Tell me again why is the market so happy today?? Because some finance guru and their associates will be making their Q4 numbers, and FY bonuses??!!

Working the numbers has become such an obsession, that we forget that the markets are meant to facilitate the mainstream economies……and “the street” is not the be all and end all of the game on both sides of the “pond”.

Posted by Keltmpoh | Report as abusive

The plan doesn’t pass the common sense test. It asks extremely risk-averse commercial banks to assume a “hedge fund” / high risk carry trade in an environment where they’re not deploying cash to anyone. Sure, sovereigns could force feed their own banks to the trade, but that’s a small percentage of the total sovereign financing need. When a commercial bank does take the trade, its stock is quickly hammered in the market, and shareholders lose, perhaps significantly. Shareholders aren’t public philanthropists.

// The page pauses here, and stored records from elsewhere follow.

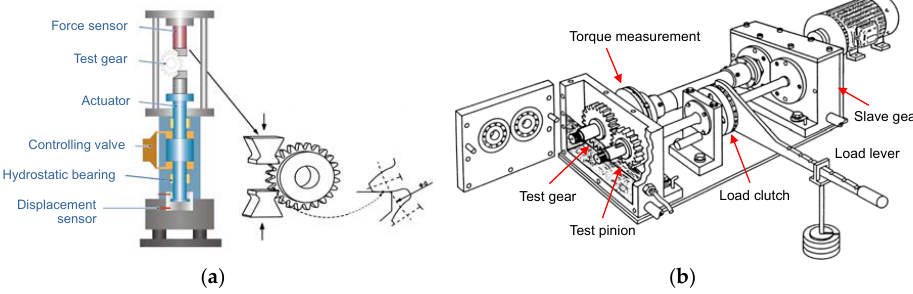
Figure 13. Equipment for gear testing used at FZG: ( a ) pulsator test rig for investigations of the tooth root load carrying capacity; ( b ) back ‐ to ‐ back gear test rig for investigations of the flank load carrying capacity.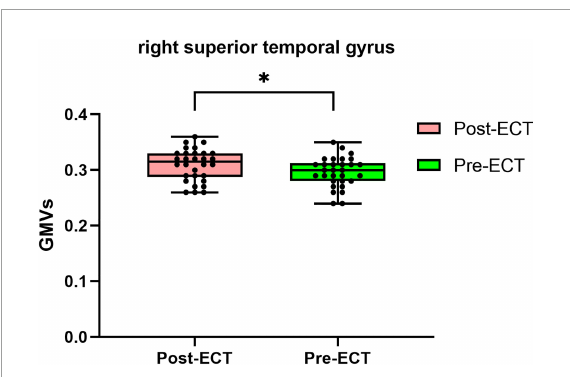
FIGURE4 Bar graph showing increased GMVs in the right superior temporal gyrus in MDDs after ECT, ∗ p < 0.05.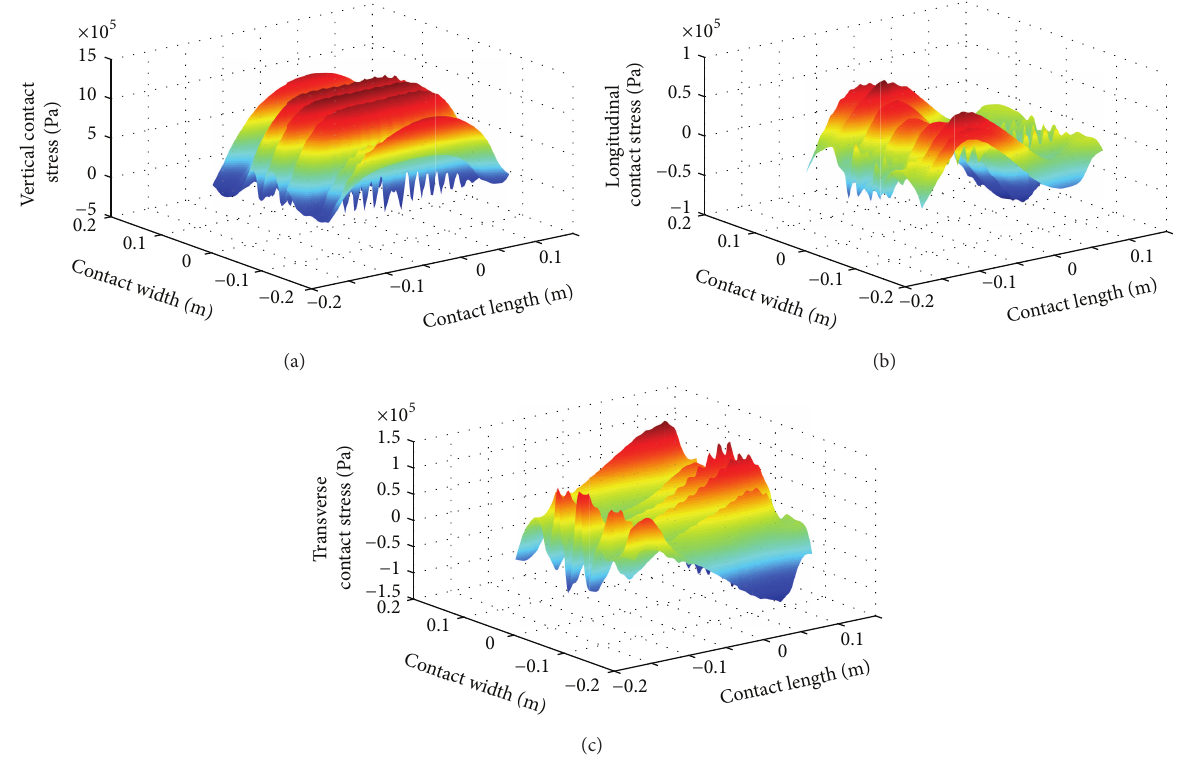
Figure 13: Contact stress distribution under steady free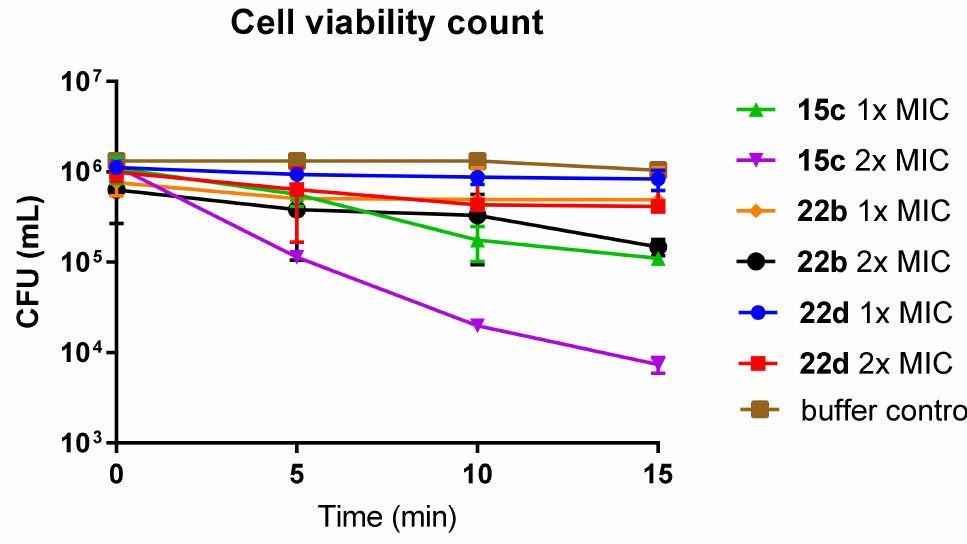
Figure 6. Cell viability count of S. aureus in the presence of compound 15c, 22b and 22d at 1 × and 2 × their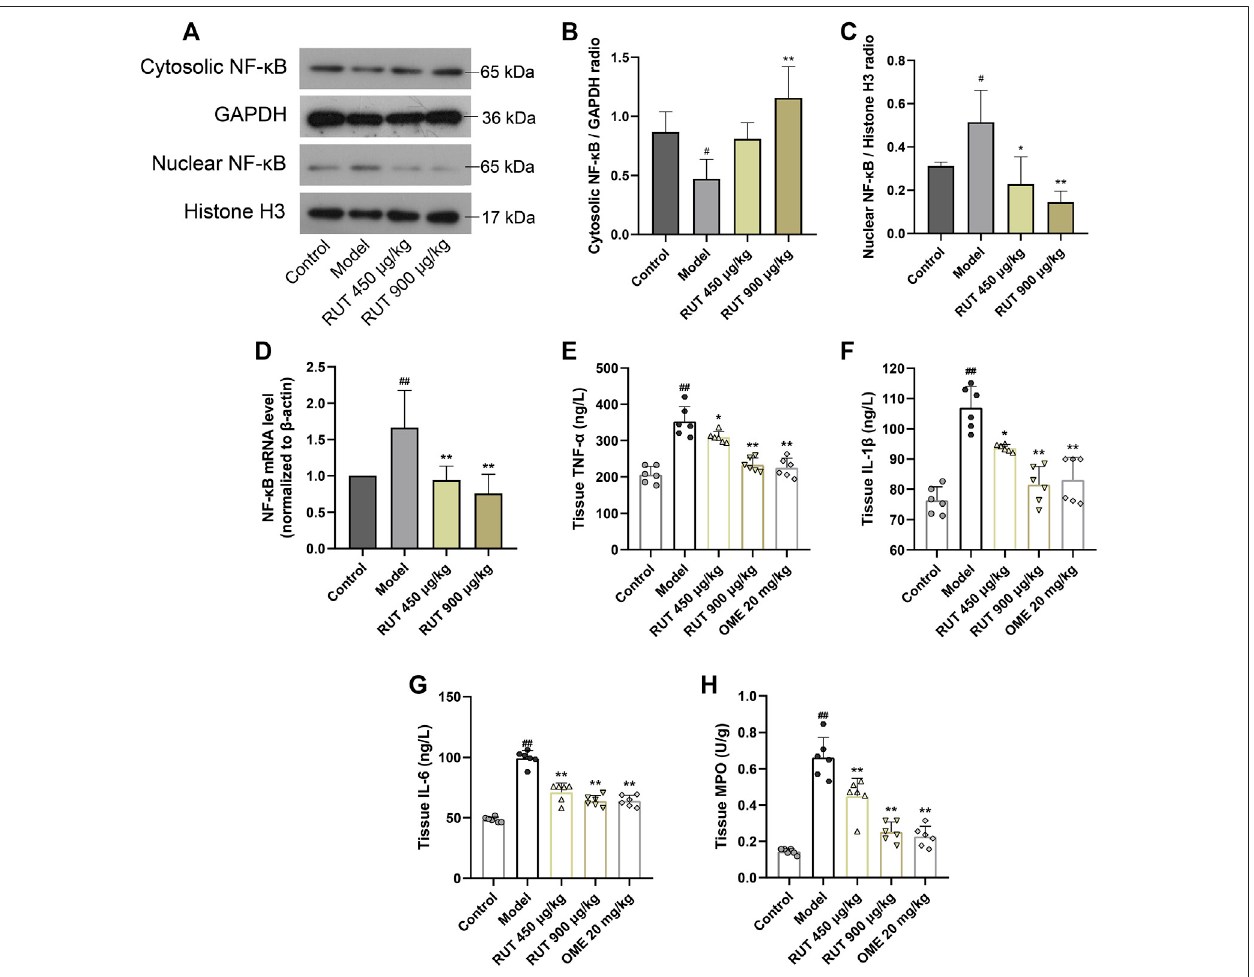
FIGURE3 | Effect ofRUT on in fl ammatoryfactors levels ingastric damage induced byethanol.Note: (A) Westernblot images ofcytosolicand nuclear NF- κ Bp65; (B) CytosolicNF- κ Bp65proteinlevel; (C) NuclearNF- κ Bp65proteinlevel; (D) NF- κ Bp65mRNAlevel; (E) TissueTNF- α level; (F) TissueIL-1 β level; (G) TissueIL-6level; (H) Tissue MPO level. Values are expressed as mean ± SD (n (cid:1) 6). # p < 0.05 and ## p < 0.01 when compared with the control group. * p < 0.05 and ** p < 0.01 when compared with the model group.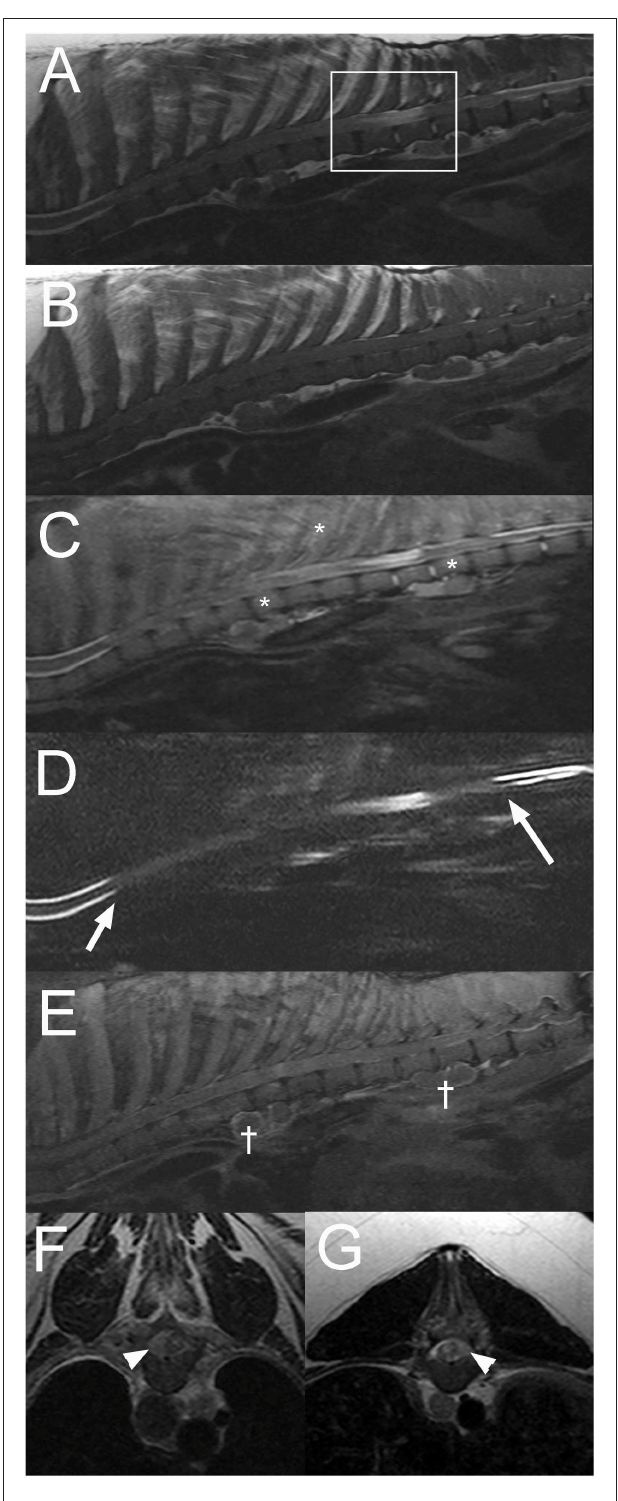
FIGURE 2 | Sagittal T2W (A) , T1W (B) , short tau inversion recovery (STIR) (C) , half-Fourier acquisition single-shot turbo spin-echo magnetic resonance imaging (HASTE) (D) , post contrast T1W fat saturated images (E) , and transverse T2W images at the level of T6-7 (F) , and T11-12 (G) intervertebral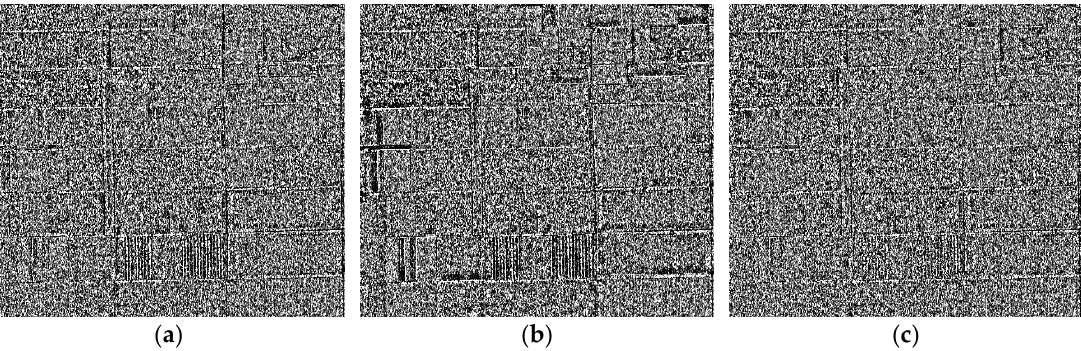
Figure 7. The ratio images of the different superpixel segmentation algorithms for the AirSAR PolSAR image: ( a ) GMS segmentation, with N r = 7449; ( b ) Ncut segmentation, with N r = 8064; and, ( c ) SLIC-GC segmentation, with N r = 7728. Table 1. Means and variances of the ratio images for the different superpixel segmentation algorithms with the AirSAR image.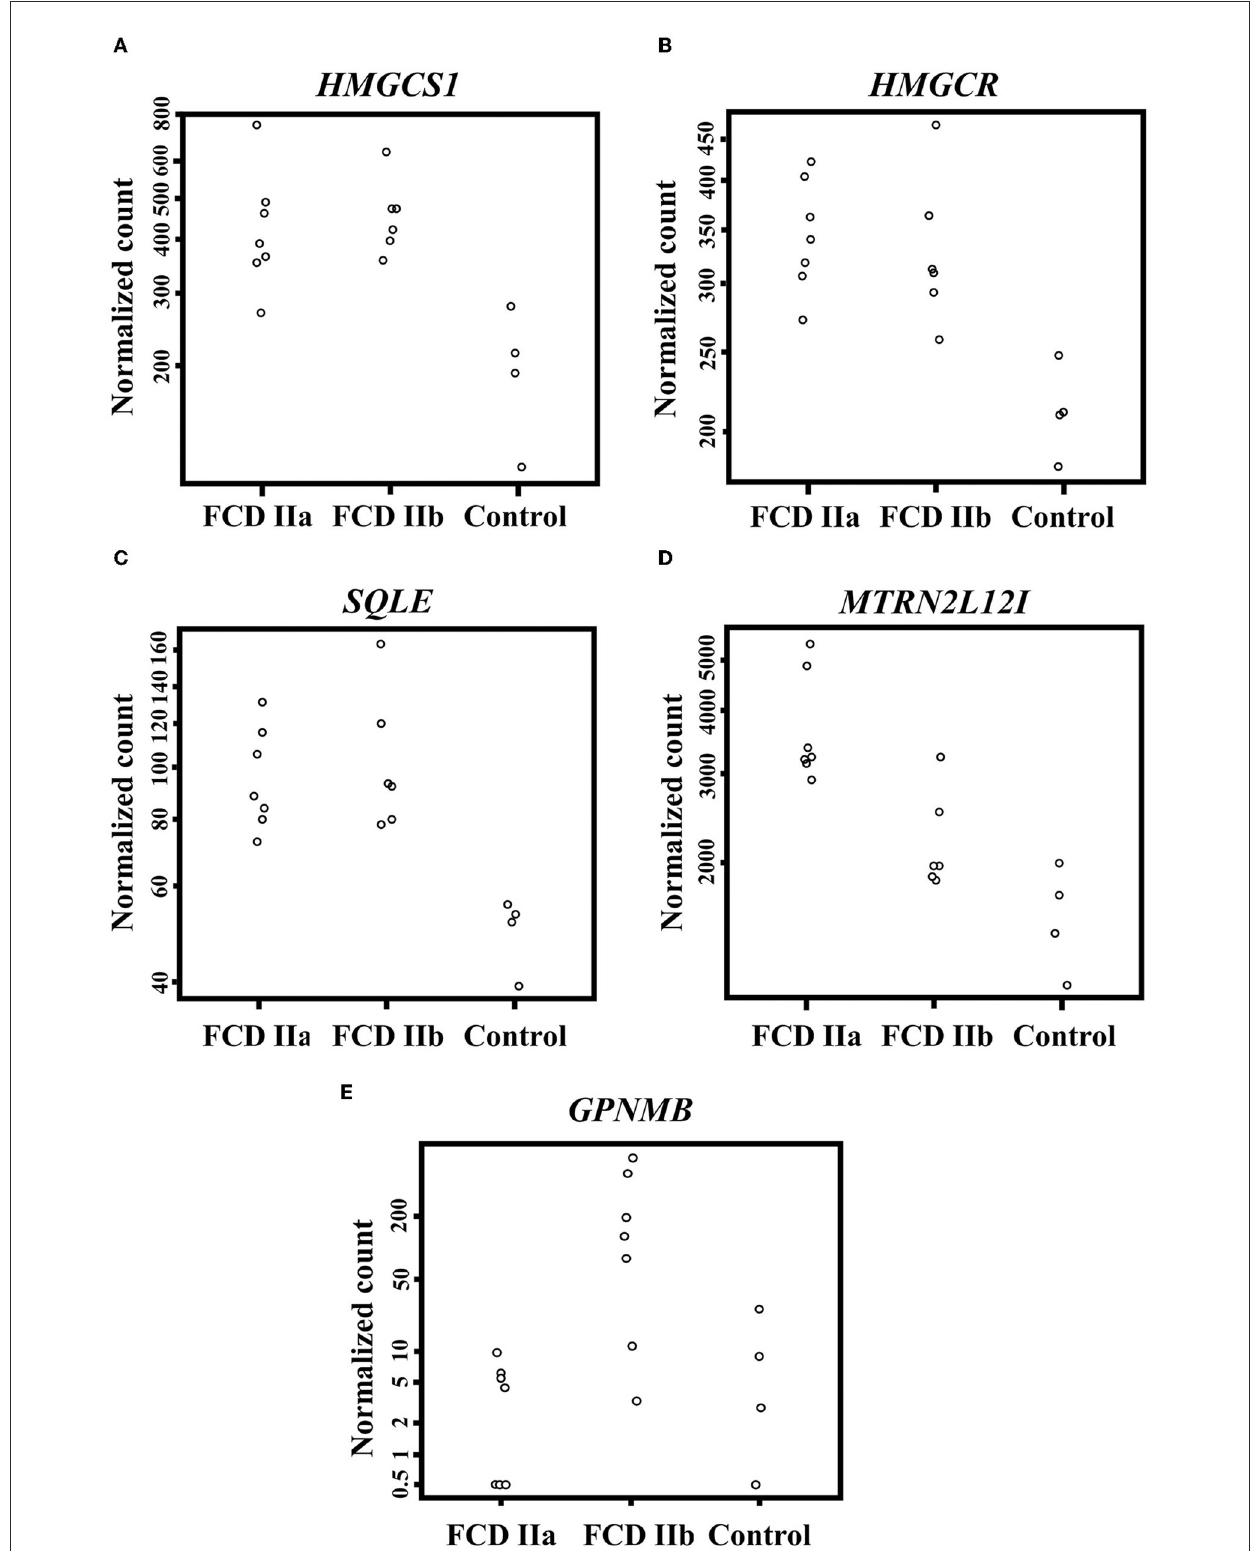
FIGURE4 Differentially expressed genes when comparing the autopsy (control), focal cortical dysplasia (FCD) ILAE type IIa (FCD IIa) and FCD ILAE type IIb (FCD IIb) groups. (A–D) Expression of HMGCS1 , HMGCR , SQLE, and MTRNR2L12 , respectively, in the gray matter. (E) Expression of GPNMB in the white matter. Please refer to the text for details on fold change for each gene and the corresponding statistical significance (adjusted p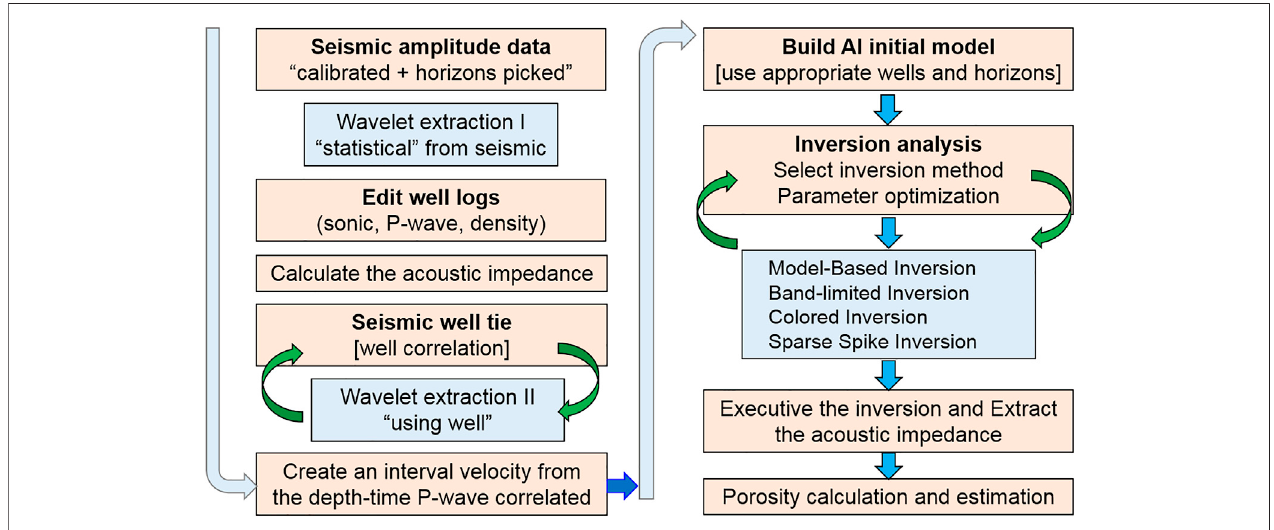
FIGURE 3 | Flowchart outlining the seismic inversion work fl ow to extract the acoustic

Won’t work.

Posted by sarkozyrocks | Report as abusive


There are many who view the wonton printing of money as heresy. They call for the gold standard which by its very nature limits the money supply. There is a major fault with this argument: There is not enough gold to go around.

Think about what a central bank does. It creates (prints) money that facilitates transactions. As the economy grows, more money is needed. What is a sovereign bank to do? Tax the populace to get money to buy more gold so they can print more money? Not very efficient. And what is other countries have a gold standard? The accommodate everyone, the price of gold will go through the roof. This causes banks to impose more taxes to get the money to buy the gold…..

You get the idea. The gold standard is not the answer.